Originally posted at Serverless on April 25th, 2018
**Update: **This post is based on the beta version of Serverless Components, which is not compatible with the latest, and much faster, GA version. Please check out the latest docs for more up to date information.
So, what’s the goal with Serverless Components?
We want to make it easier for you, our developer community, to assemble cloud applications. Plain and simple.
Composing a modern application means you’re plucking SaaS and managed (i.e. serverless) services from all over and combining them to create solutions. This is great, because it’s faster and has lower overhead.
But it’s also highly complex. There’s a lot of manual work you have to do to assemble these pieces into an outcome, and not a lot of tooling to help you build and manage that outcome.
Enter: Serverless Components
Serverless Components aims to change all of that.
Components presents a single experience for you to provision infrastructure and code across all cloud and SaaS vendors.

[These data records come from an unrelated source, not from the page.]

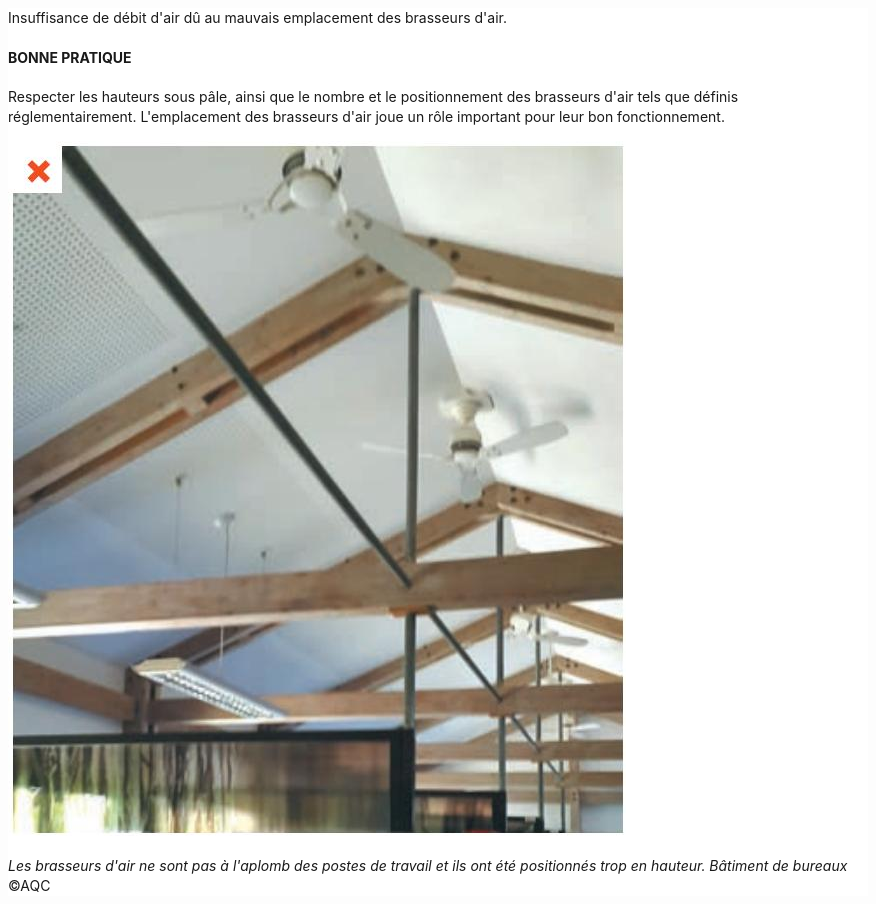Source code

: Insuffisance de débit d'air dû au mauvais emplacement des brasseurs d'air.

#### **BONNE PRATIQUE**

Respecter les hauteurs sous pâle, ainsi que le nombre et le positionnement des brasseurs d'air tels que définis réglementairement. L'emplacement des brasseurs d'air joue un rôle important pour leur bon fonctionnement.

![](<images/La ventilation naturelle à la Réunion - 12 enseignements à connaître/_page_17_Picture_11.jpeg>)

*Les brasseurs d'air ne sont pas à l'aplomb des postes de travail et ils ont été positionnés trop en hauteur. Bâtiment de bureaux* ©AQC

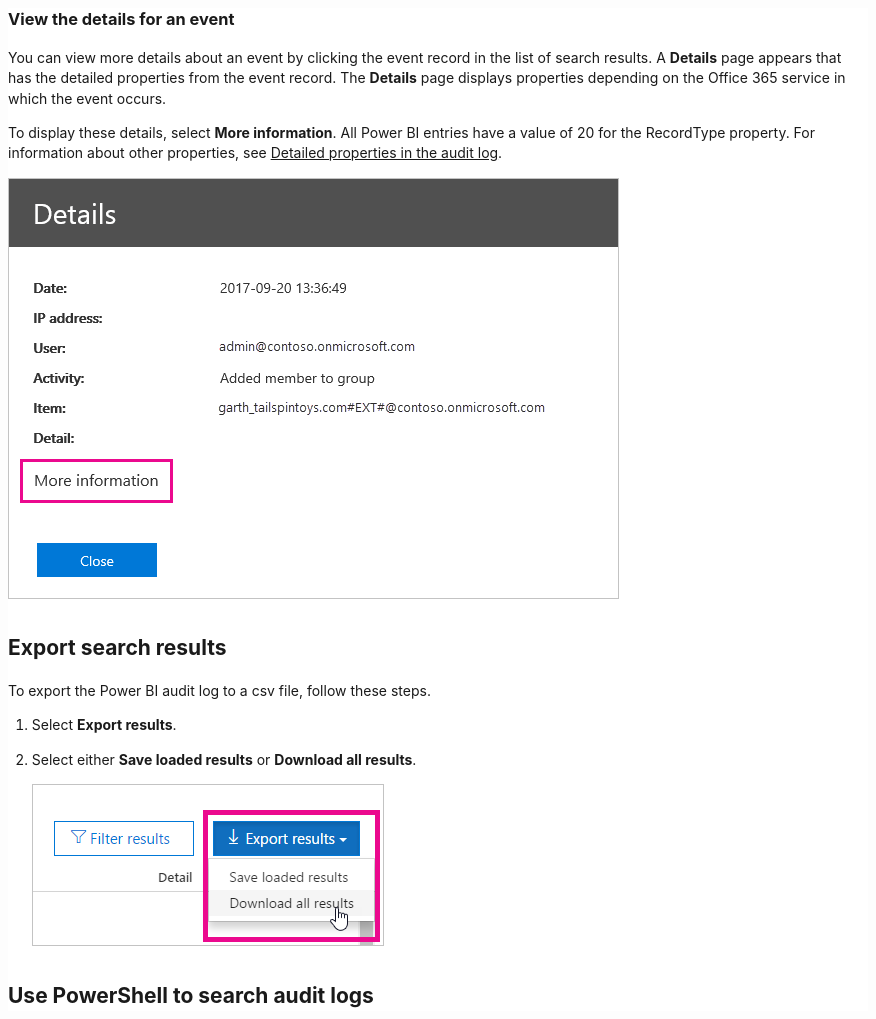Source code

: ### View the details for an event

You can view more details about an event by clicking the event record in the list of search results. A **Details** page appears that has the detailed properties from the event record. The **Details** page displays properties depending on the Office 365 service in which the event occurs.

To display these details, select **More information**. All Power BI entries have a value of 20 for the RecordType property. For information about other properties, see [Detailed properties in the audit log](/office365/securitycompliance/detailed-properties-in-the-office-365-audit-log/).

   ![Screenshot of the audit details dialog with the More information option called out.](media/service-admin-auditing/audit-details.png)

## Export search results

To export the Power BI audit log to a csv file, follow these steps.

1. Select **Export results**.

1. Select either **Save loaded results** or **Download all results**.

    ![Screenshot of the Export results option.](media/service-admin-auditing/export-auditing-results.png)

## Use PowerShell to search audit logs
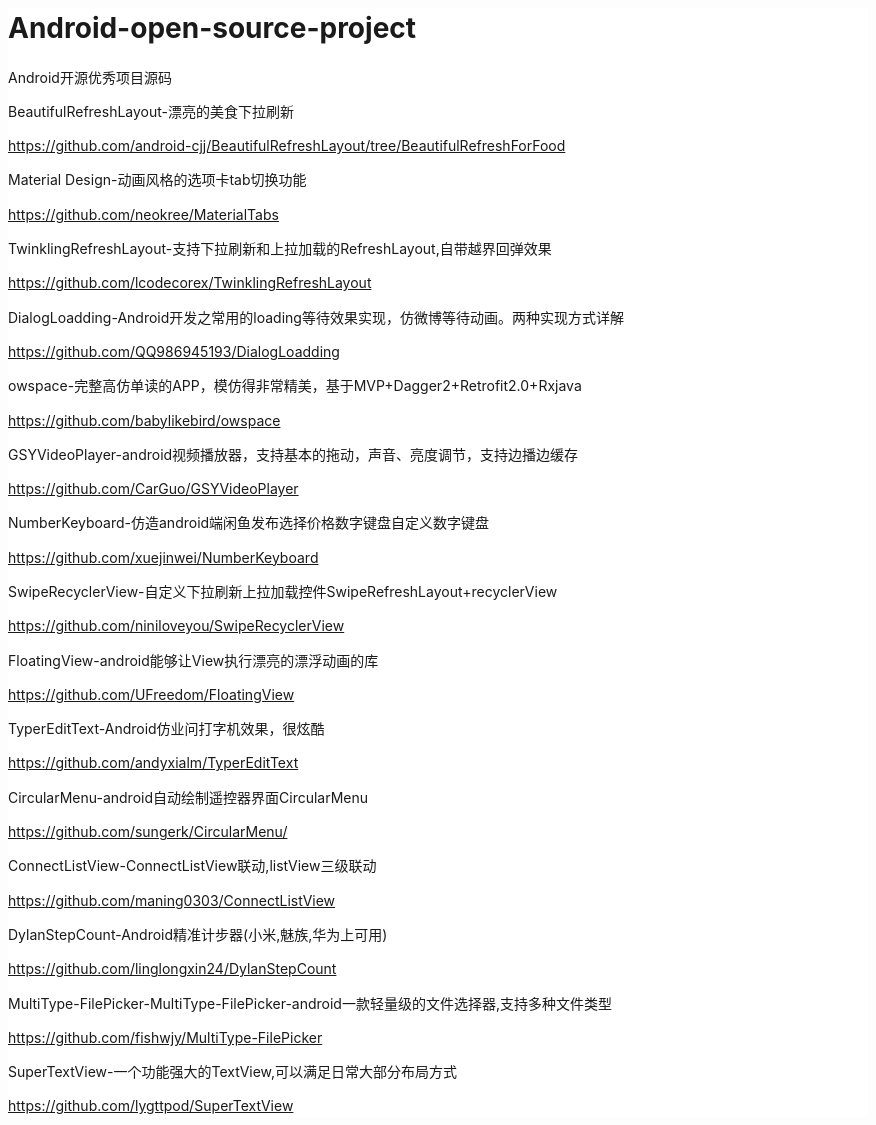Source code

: # Android-open-source-project
Android开源优秀项目源码

BeautifulRefreshLayout-漂亮的美食下拉刷新

https://github.com/android-cjj/BeautifulRefreshLayout/tree/BeautifulRefreshForFood

Material Design-动画风格的选项卡tab切换功能

https://github.com/neokree/MaterialTabs

TwinklingRefreshLayout-支持下拉刷新和上拉加载的RefreshLayout,自带越界回弹效果

https://github.com/lcodecorex/TwinklingRefreshLayout

DialogLoadding-Android开发之常用的loading等待效果实现，仿微博等待动画。两种实现方式详解

https://github.com/QQ986945193/DialogLoadding

owspace-完整高仿单读的APP，模仿得非常精美，基于MVP+Dagger2+Retrofit2.0+Rxjava

https://github.com/babylikebird/owspace

GSYVideoPlayer-android视频播放器，支持基本的拖动，声音、亮度调节，支持边播边缓存

https://github.com/CarGuo/GSYVideoPlayer

NumberKeyboard-仿造android端闲鱼发布选择价格数字键盘自定义数字键盘

https://github.com/xuejinwei/NumberKeyboard

SwipeRecyclerView-自定义下拉刷新上拉加载控件SwipeRefreshLayout+recyclerView

https://github.com/niniloveyou/SwipeRecyclerView

FloatingView-android能够让View执行漂亮的漂浮动画的库

https://github.com/UFreedom/FloatingView

TyperEditText-Android仿业问打字机效果，很炫酷

https://github.com/andyxialm/TyperEditText

CircularMenu-android自动绘制遥控器界面CircularMenu

https://github.com/sungerk/CircularMenu/

ConnectListView-ConnectListView联动,listView三级联动

https://github.com/maning0303/ConnectListView

DylanStepCount-Android精准计步器(小米,魅族,华为上可用)

https://github.com/linglongxin24/DylanStepCount

MultiType-FilePicker-MultiType-FilePicker-android一款轻量级的文件选择器,支持多种文件类型

https://github.com/fishwjy/MultiType-FilePicker

SuperTextView-一个功能强大的TextView,可以满足日常大部分布局方式

https://github.com/lygttpod/SuperTextView
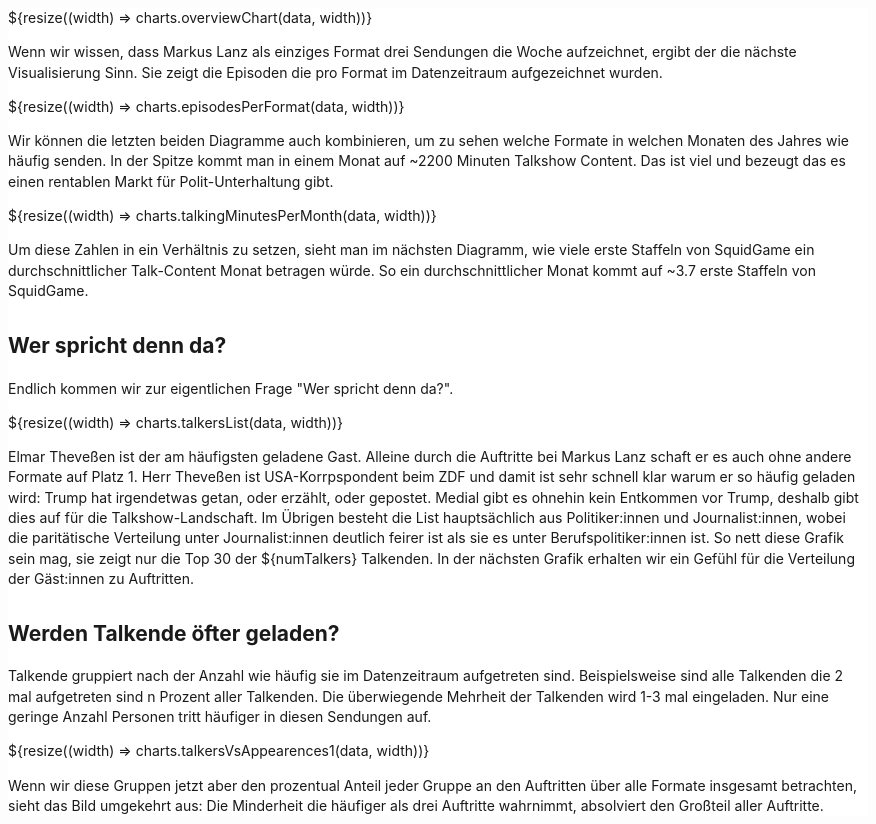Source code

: <div class="card">
    ${resize((width) => charts.overviewChart(data, width))}
</div>

Wenn wir wissen, dass Markus Lanz als einziges Format drei Sendungen die Woche aufzeichnet, ergibt der die nächste Visualisierung Sinn. Sie zeigt die Episoden die pro Format im Datenzeitraum aufgezeichnet wurden.
<div class="card">
    ${resize((width) => charts.episodesPerFormat(data, width))}
</div>

Wir können die letzten beiden Diagramme auch kombinieren, um zu sehen welche Formate in welchen Monaten des Jahres wie häufig senden. In der Spitze kommt man in einem Monat auf ~2200 Minuten Talkshow Content. Das ist viel und bezeugt das es einen rentablen Markt für Polit-Unterhaltung gibt.

<div class="card">
    ${resize((width) => charts.talkingMinutesPerMonth(data, width))}
</div>

Um diese Zahlen in ein Verhältnis zu setzen, sieht man im nächsten Diagramm, wie viele erste Staffeln von SquidGame ein durchschnittlicher Talk-Content Monat betragen würde. So ein durchschnittlicher Monat kommt auf \~3.7 erste Staffeln von SquidGame.

## Wer spricht denn da?
Endlich kommen wir zur eigentlichen Frage "Wer spricht denn da?". 

<div class="card">
    ${resize((width) => charts.talkersList(data, width))}
</div>

Elmar Theveßen ist der am häufigsten geladene Gast. Alleine durch die Auftritte bei Markus Lanz schaft er es auch ohne andere Formate auf Platz 1. Herr Theveßen ist USA-Korrpspondent beim ZDF und damit ist sehr schnell klar warum er so häufig geladen wird: Trump hat irgendetwas getan, oder erzählt, oder gepostet. Medial gibt es ohnehin kein Entkommen vor Trump, deshalb gibt dies auf für die Talkshow-Landschaft. Im Übrigen besteht die List hauptsächlich aus Politiker:innen und Journalist:innen, wobei die paritätische Verteilung unter Journalist:innen deutlich feirer ist als sie es unter Berufspolitiker:innen ist.
So nett diese Grafik sein mag, sie zeigt nur die Top 30 der ${numTalkers} Talkenden. In der nächsten Grafik erhalten wir ein Gefühl für die Verteilung der Gäst:innen zu Auftritten.

## Werden Talkende öfter geladen?
Talkende gruppiert nach der Anzahl wie häufig sie im Datenzeitraum aufgetreten sind. 
Beispielsweise sind alle Talkenden die 2 mal aufgetreten sind n Prozent aller Talkenden.
Die überwiegende Mehrheit der Talkenden wird 1-3 mal eingeladen. Nur eine geringe Anzahl
Personen tritt häufiger in diesen Sendungen auf.

<div class="card">
    ${resize((width) => charts.talkersVsAppearences1(data, width))}
</div>

Wenn wir diese Gruppen jetzt aber den prozentual Anteil jeder Gruppe an den Auftritten
über alle Formate insgesamt betrachten, sieht das Bild umgekehrt aus: Die Minderheit die 
häufiger als drei Auftritte wahrnimmt, absolviert den Großteil aller Auftritte.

Think of them like building blocks which you can use to build applications more easily.
Serverless Components will also form an ecosystem driven by community contributions, which you can browse through and utilize. The net result is that you save development time. Don’t build your own image processing API from scratch-use the existing component and tweak it.
How Serverless Components work
Let’s take a look at how you can use Serverless Components to create an entire serverless application.
A uniform experience
Any cloud service can be packaged as a Serverless Component.
Within each Component is the provisioning, rollback, and removal functionality for that service, which you can run via the Serverless Components CLI.
Components expose minimal configuration with sane defaults so that you can configure the resource it contains more easily. To do this, add the Component you wish to provision in a “components” property within a serverless.yml file.
Run components deploy to provision the resource.
Composing components into higher-order components
Say you want to write a serverless image processing API that pulls images from S3 and modifies them. To do so, you might create an AWS API Gateway endpoint to call an AWS Lambda function, which then pulls an image from the AWS S3 bucket and modifies it.
We currently offer Components for all of these services. Each with simple configuration inputs so that you can configure their underlying resources easily and deploy them quickly.
All Serverless Components can be composed together and nested in a larger Component.
We’ll combine these three infrastructure-level Components to create our serverless image processing API, which will become its own, higher-order Component. Again, all of this is declared in your serverless.yml file.
Here’s why this is important. When you create this image processing API, you will do a lot of initial work to configure everything. You’ll configure the Lambda function, the REST API endpoint, the S3 bucket, etc.
But you can abstract a lot of that away by nesting those infrastructure-level Components in a higher-order Component. That higher-order Component can use sane defaults and expose simpler configuration.
Now, you can reuse this higher-order Serverless Component somewhere else. Or, another developer can use it in their own application by simply tweaking some aspects of the configuration — for instance, maybe they just want to specify their own S3 bucket which contains images.
These higher-order Components essentially become use-cases, which can be easily used and reused by anyone.
Composing components to form an entire application
Let’s zoom out from our image processing API. When you think about building an entire application, it has needs across the board. You need to have user management, plus lots of other data models and API endpoints to work with them.
Fortunately, you can continue to nest Serverless Components. Simply take the higher-order Component in the previous example and compose them together into even higher Components.
Like so, entire applications can be built by continuing to nest Serverless Components.
Like all Components, people can easily reuse your application Component if it exposes simple configuration.
Most importantly: Serverless is about outcomes, not infrastructure. We believe we’ve made a solution that makes infrastructure more invisible, enhances developers’ ability to focus on outcomes, and fosters a community to share and reuse outcomes.
Ready to try Serverless Components?
Great! We have a full working example ready to go.
Head on over to the Serverless Components repo on GitHub and check out our templates.
We’ve authored several infrastructure-level Components you can use to create higher-order outcomes in our temporary registry.
If you’d like a really comprehensive walkthrough, here’s how to set up a landing page using the Serverless Netlify and Lambda Components.
We’d love to hear any and all feedback from you, our developer community. So try it out and tell us what you think!
What’s next for Serverless Components?
We believe that Components represents the ideal developer experience for the future of serverless development, and we plan to integrate it into the Serverless Framework. However, the implementation is not yet mature so we have decided to incubate it as a standalone project for now.
We have plans for a public registry, but for the time being we’re keeping all of the Components in the Github repo.